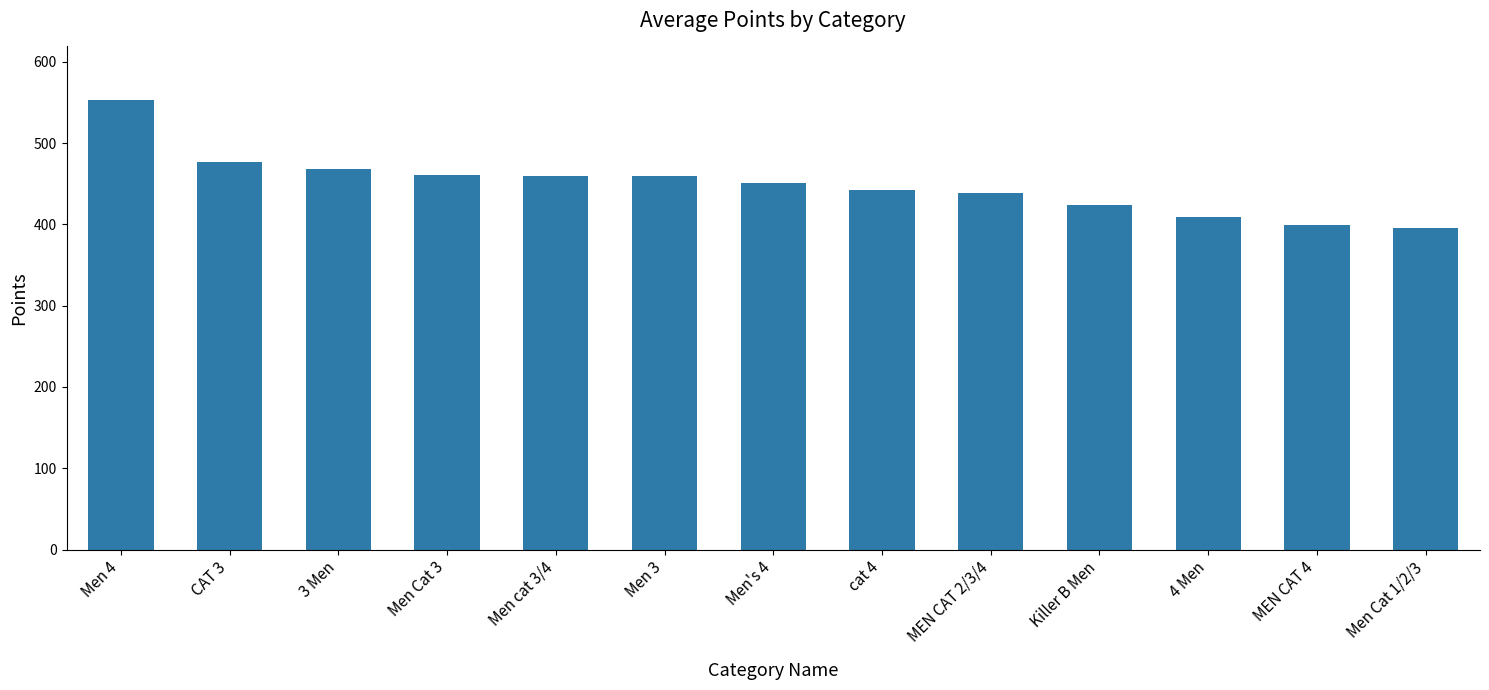

What is the sum of all values?

5836.6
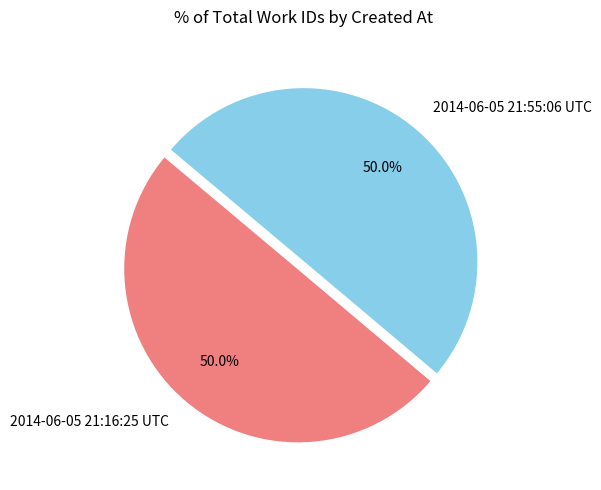

Combined, what portion of the pie is 2014-06-05 21:16:25 UTC and 2014-06-05 21:55:06 UTC?

100.0%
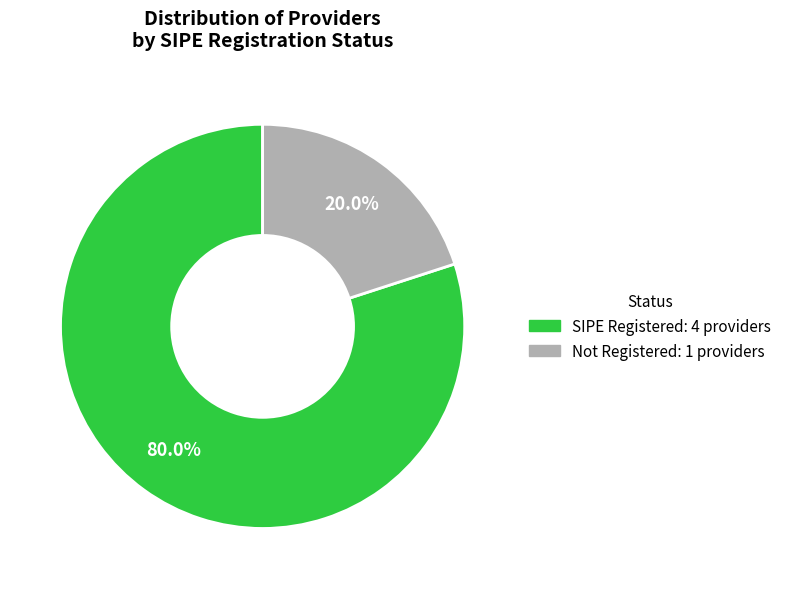

Does any single category account for the majority?

Yes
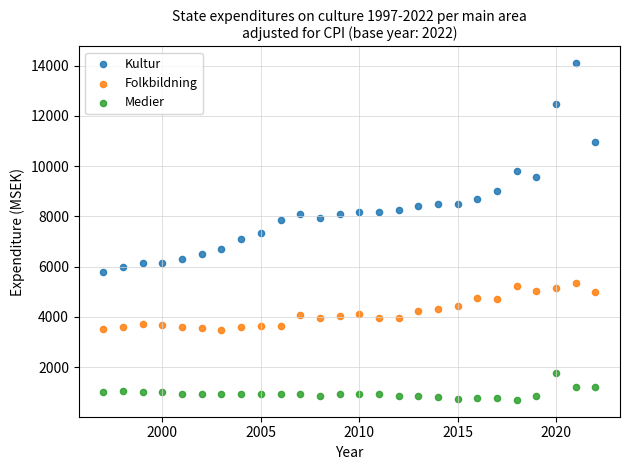

Across all data points, what is the range of Y values (max minus min)?

13400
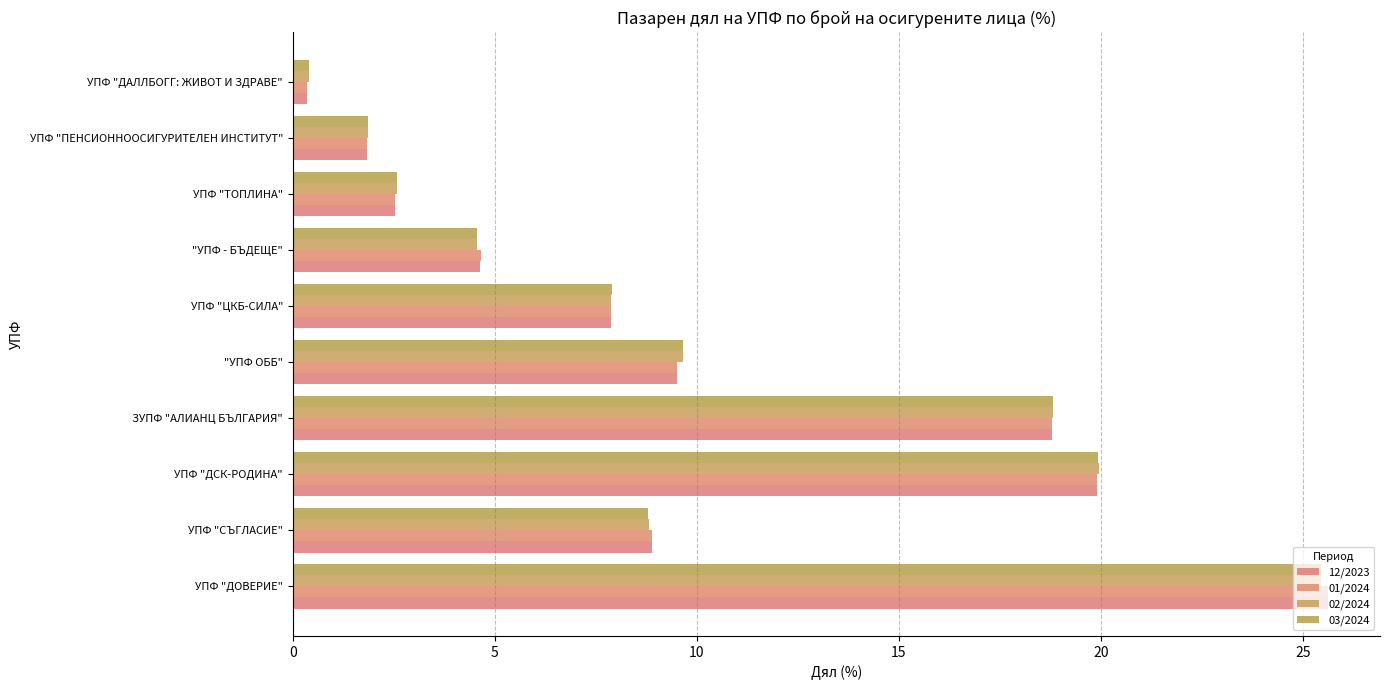

What is the value of the 03/2024 bar at the 3rd from the left?

19.9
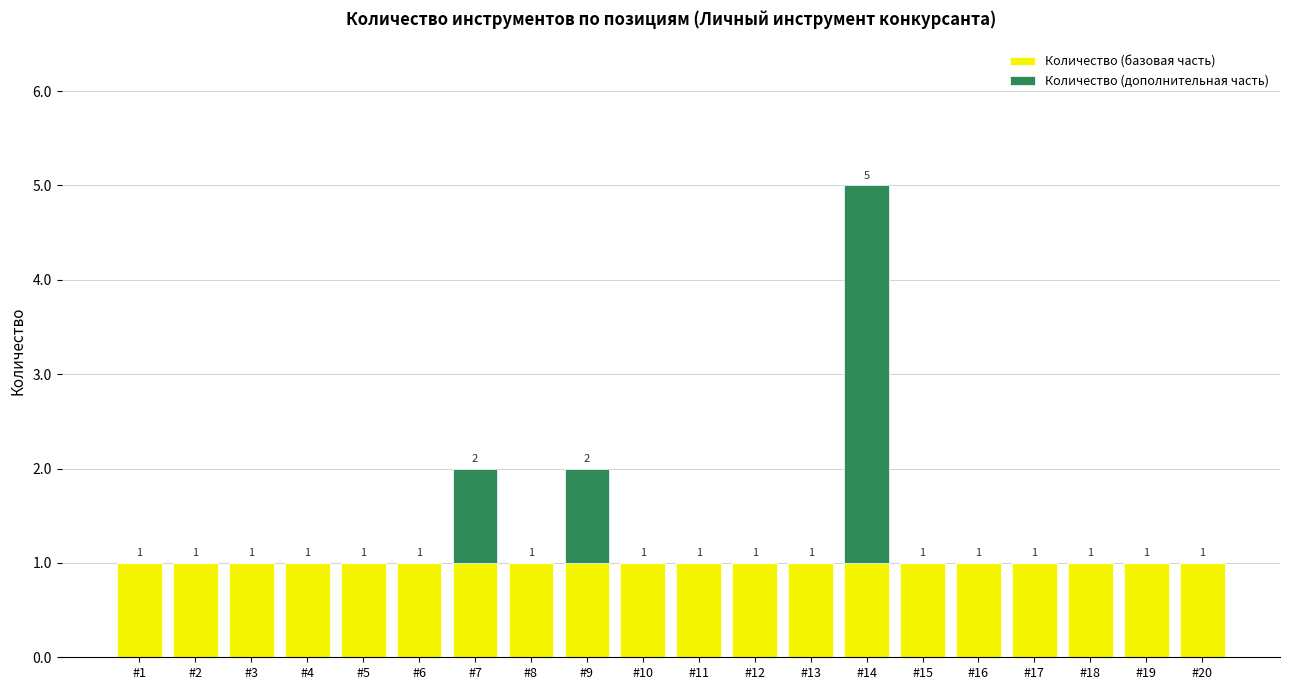

What is the sum of all Количество (базовая часть) values?

20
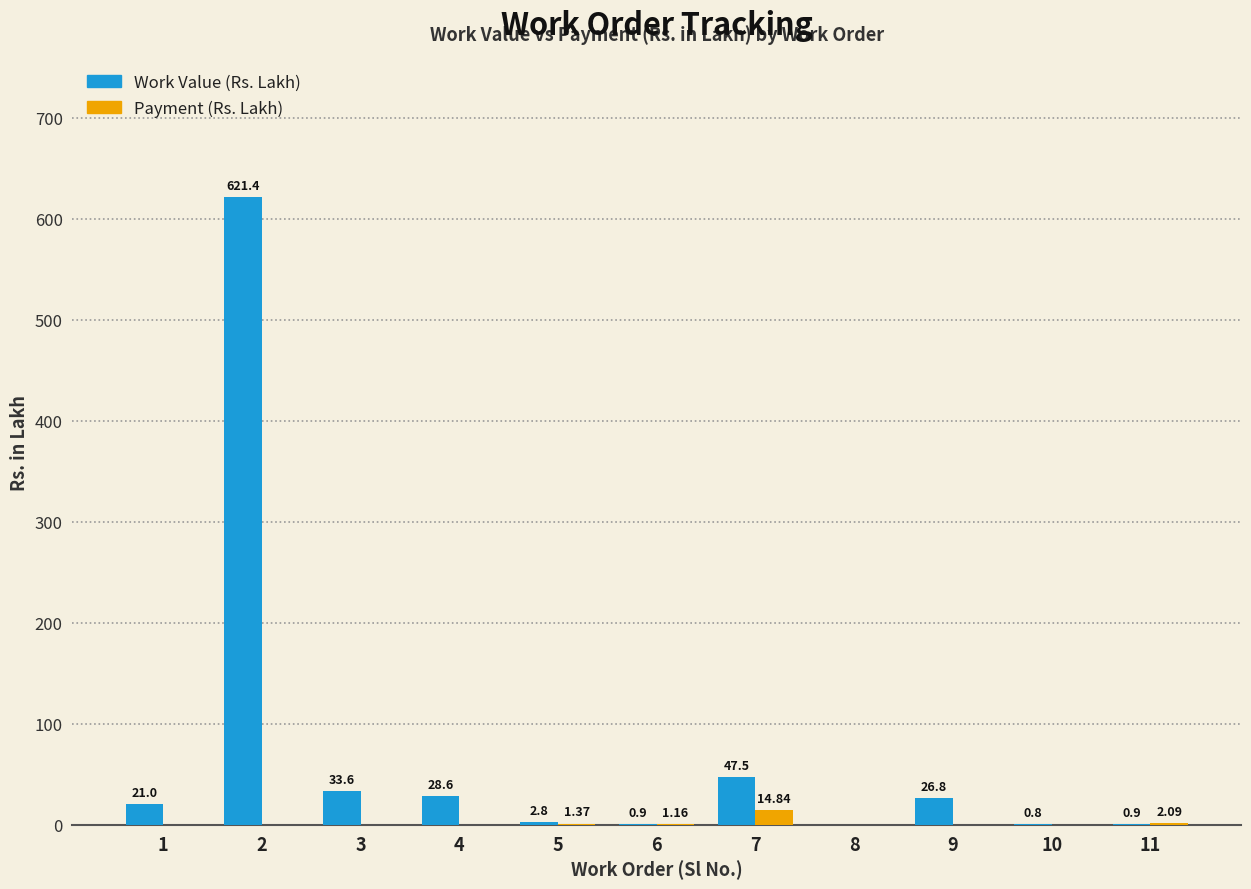

What is the total value across all series at 1?

21.0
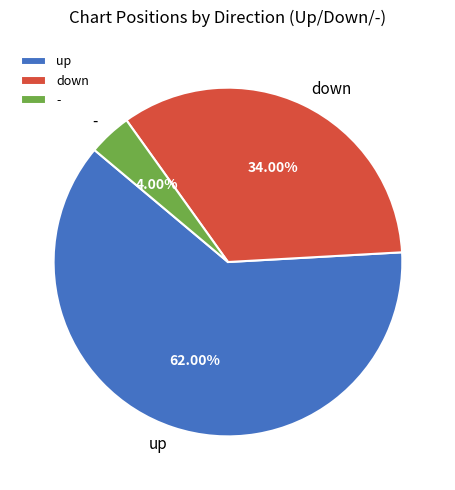

How many slices are in this pie chart?

3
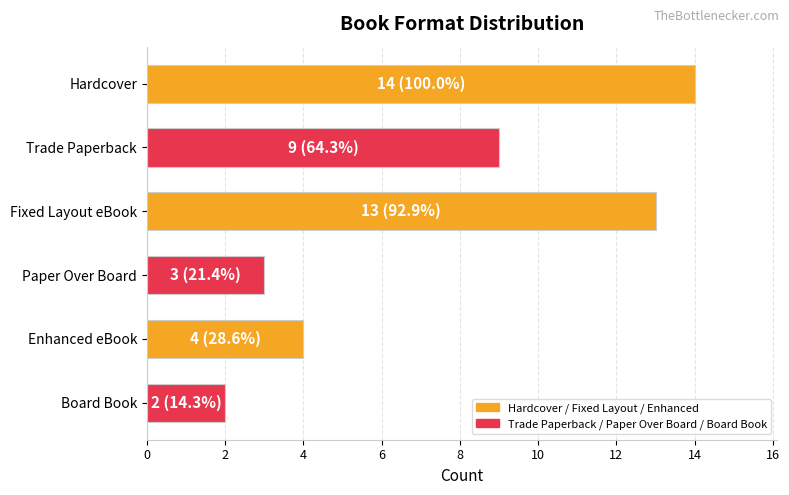

What is the difference between the maximum and minimum values?

12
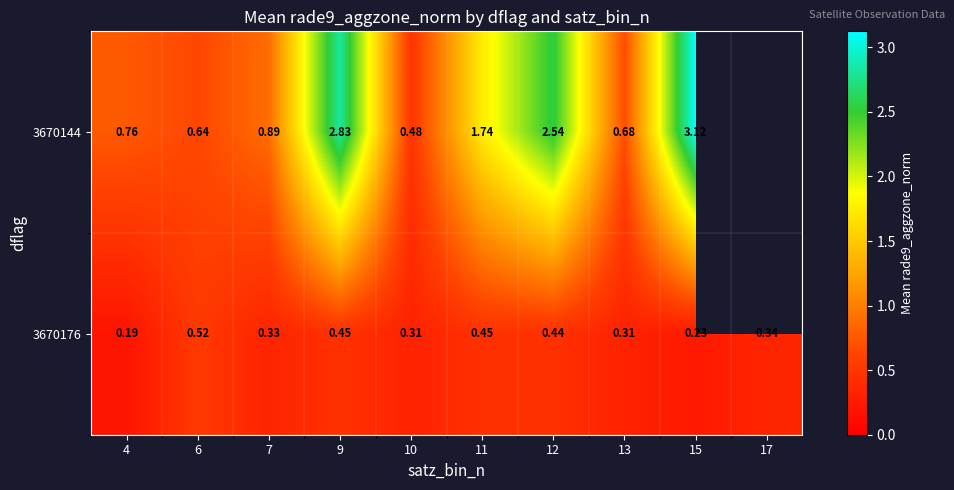

Count the 3670176 values in the range 0 to 1.

10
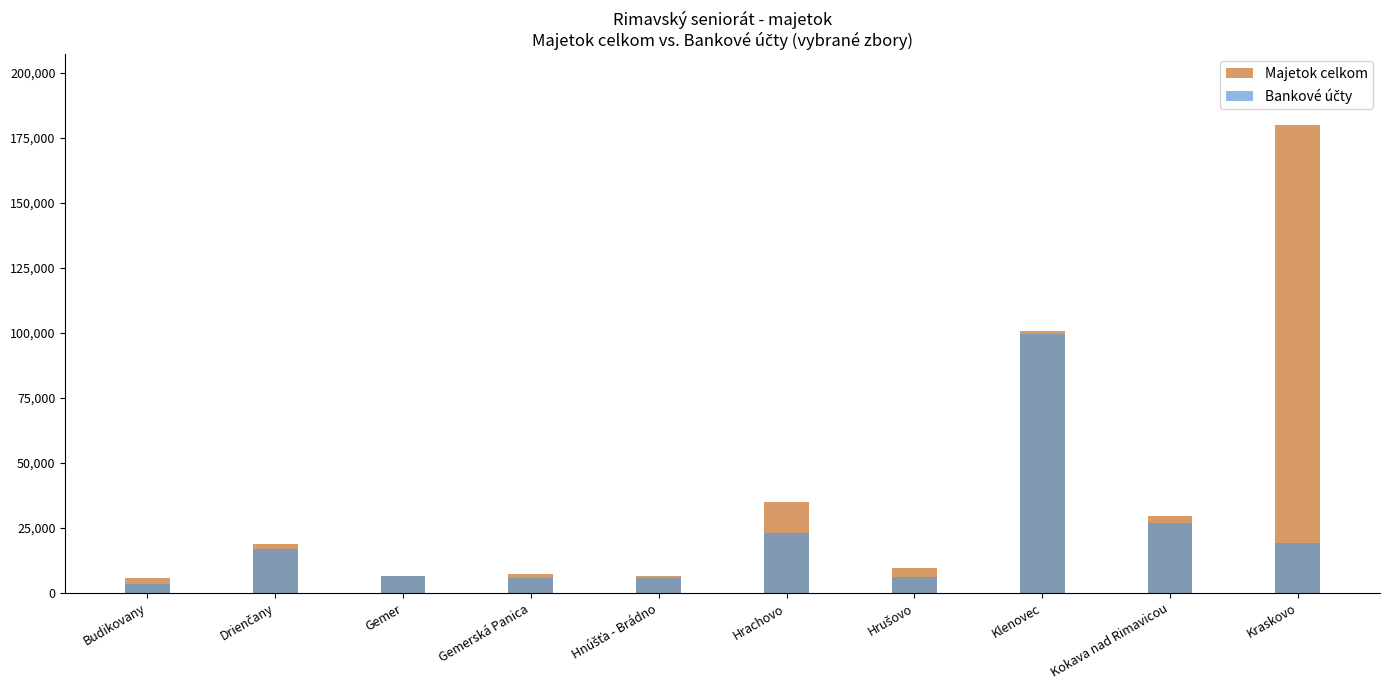

Rank the series by their maximum value, from highest to lowest.

Majetok celkom, Bankové účty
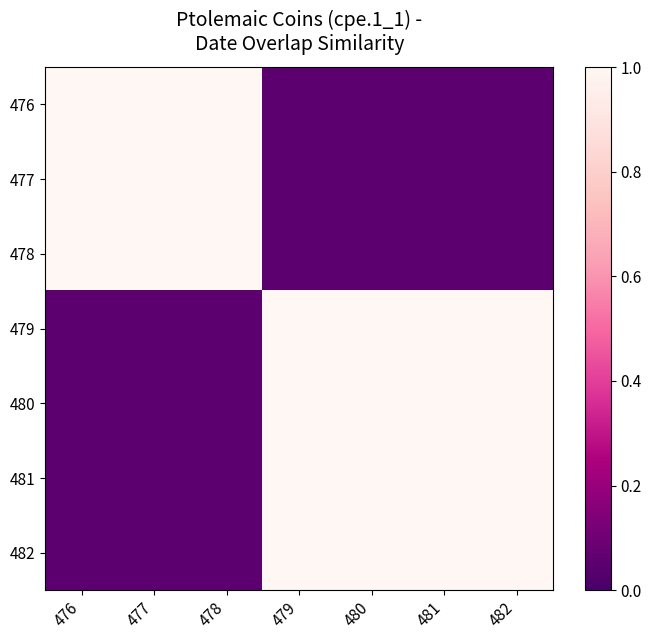

At which category is the sum across all series the highest?

479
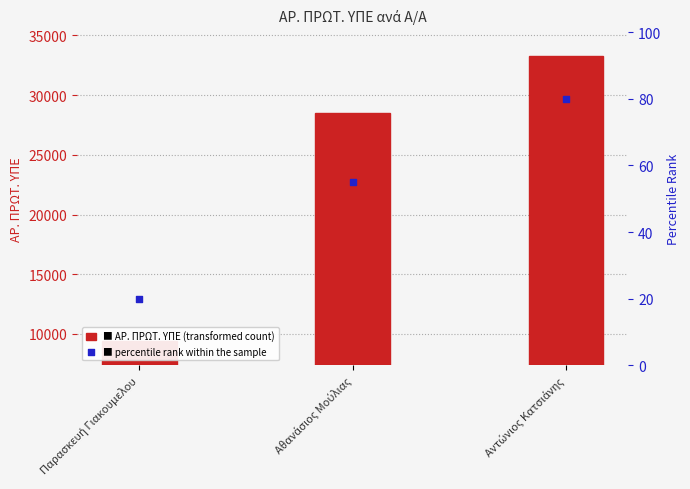

What is the total value across all series at Παρασκευή Γιακουμελου?

9393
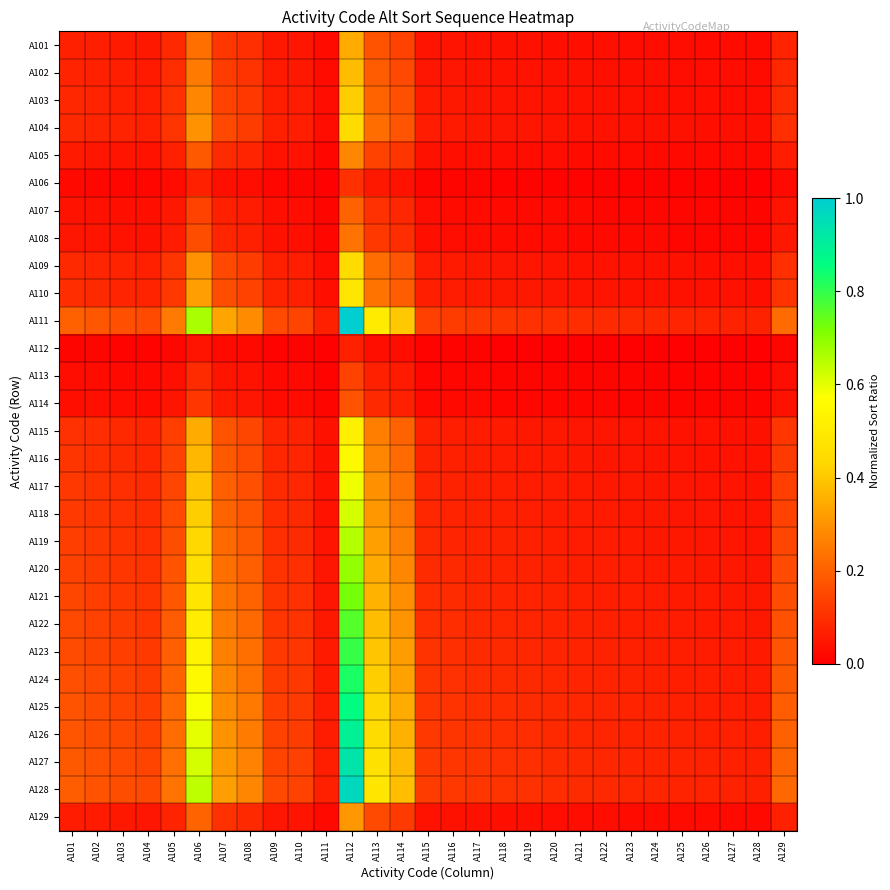

Which series has the largest range (max minus min)?

A111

···

What the task asks>
Copy out the text of all the records above word for word, leaving out the pictures.

Answer section>
What is the sum of all values?

5836.6

Combined, what portion of the pie is 2014-06-05 21:16:25 UTC and 2014-06-05 21:55:06 UTC?

100.0%

Does any single category account for the majority?

Yes

Across all data points, what is the range of Y values (max minus min)?

13400

What is the value of the 03/2024 bar at the 3rd from the left?

19.9

What is the sum of all Количество (базовая часть) values?

20

What is the total value across all series at 1?

21.0

How many slices are in this pie chart?

3

What is the difference between the maximum and minimum values?

12

Count the 3670176 values in the range 0 to 1.

10

Rank the series by their maximum value, from highest to lowest.

Majetok celkom, Bankové účty

At which category is the sum across all series the highest?

479

What is the total value across all series at Παρασκευή Γιακουμελου?

9393

Which series has the largest range (max minus min)?

A111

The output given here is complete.